Misiewicz rewarded the team for taking a chance on him in the pandemic-shortened season, becoming one of the team’s most reliable bullpen options, regardless of handedness. Not only did he manage contact, keeping hitters from barrelling him up at an elite (top 2% in the league) rate. but he struck out a well-above-average number of batters, too (81st percentile in the league), all while showcasing the trademark command that kept him moving up through the Mariners system all those years.
Anthony Misiewicz with the ⚔️#Mariners pic.twitter.com/RaouBlvU8V
— Joe Doyle (@JoeDoyleMiLB) August 9, 2020
But in 2021, it seemed that we saw a lot more of this, less fun, angle:
So what changed? Looking through the pitch data, the biggest culprit is barrels allowed; Misiewicz went from being one of the league’s best contact managers to being merely average. With that comes everything else you’d expect: fewer strikeouts, more hard-hit balls which means more flyballs that turn into home runs. It wasn’t a drastic change, but it was enough to render a workable ERA of about 4 into a less-workable 4.6, and to cut his value via WAR in half.

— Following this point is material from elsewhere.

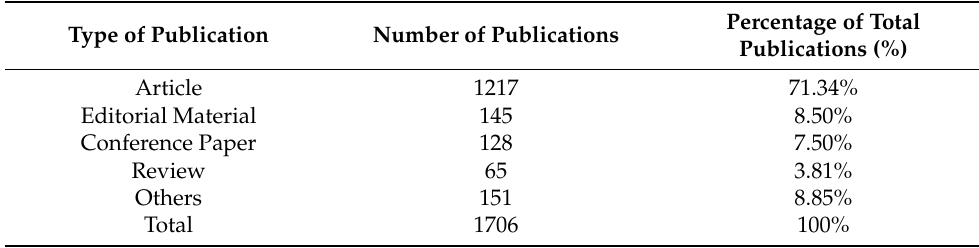
Table 1. Publications by document type.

So is it downhill from here for the one we call “Tony Sandwiches” (after a story he told last spring training, being granted broadcast air an 18th-round pick rarely sees even in spring, about how a minor-league announcer looked at his last name, shrugged, and announced him as Anthony Mah-Sandwich)? The expected metrics from 2021 don’t suggest that Misiewicz was getting extremely unlucky, but the pitch data doesn’t show much difference in the quality of his pitches: he didn’t lose much velocity off his fastball (he did lose about a tick on his cutter), and he actually spun his curveball more efficiently. That curveball, however, Misiewicz’s second pitch and one he relies on for putaways, lost a bunch of its movement in 2021—both its elite drop and its horizontal sweep.

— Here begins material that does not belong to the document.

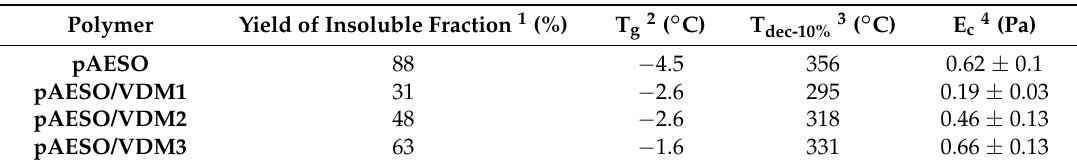
Table 3. The yield of the insoluble fraction and the thermal and mechanical characteristics of the cross-linked polymers.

Here’s a selection of curveballs thrown by Misiewicz in 2020:
And while he still had some of the good sweep in 2021, Misiewicz also struggled with the zone a little more in 2021. Too often, his curveballs wound up elevated in the zone, like this:
That location issue wasn’t limited to his curveball, either. Here’s his location map in 2020:
And here’s 2021:
Misiewicz has had a problem with his fastball leaking into the middle of the plate, but in 2021 it seems to have followed his cutter in drifting upwards, as well, while he’s gotten away from throwing that pitch on the outer edge of the zone. Meanwhile, the curveball has gone from a pretty consistent down-and-out shape to a Whovian Lady Cassandra-like blob. It’s a mess! Here’s hoping Tony Sandwiches can be more crisp panini with his command in 2022 and less of a screen-door submarine of sog. With few lefty options in the bullpen, he should have a fair chance to show that 2021 is the outlier, not 2020.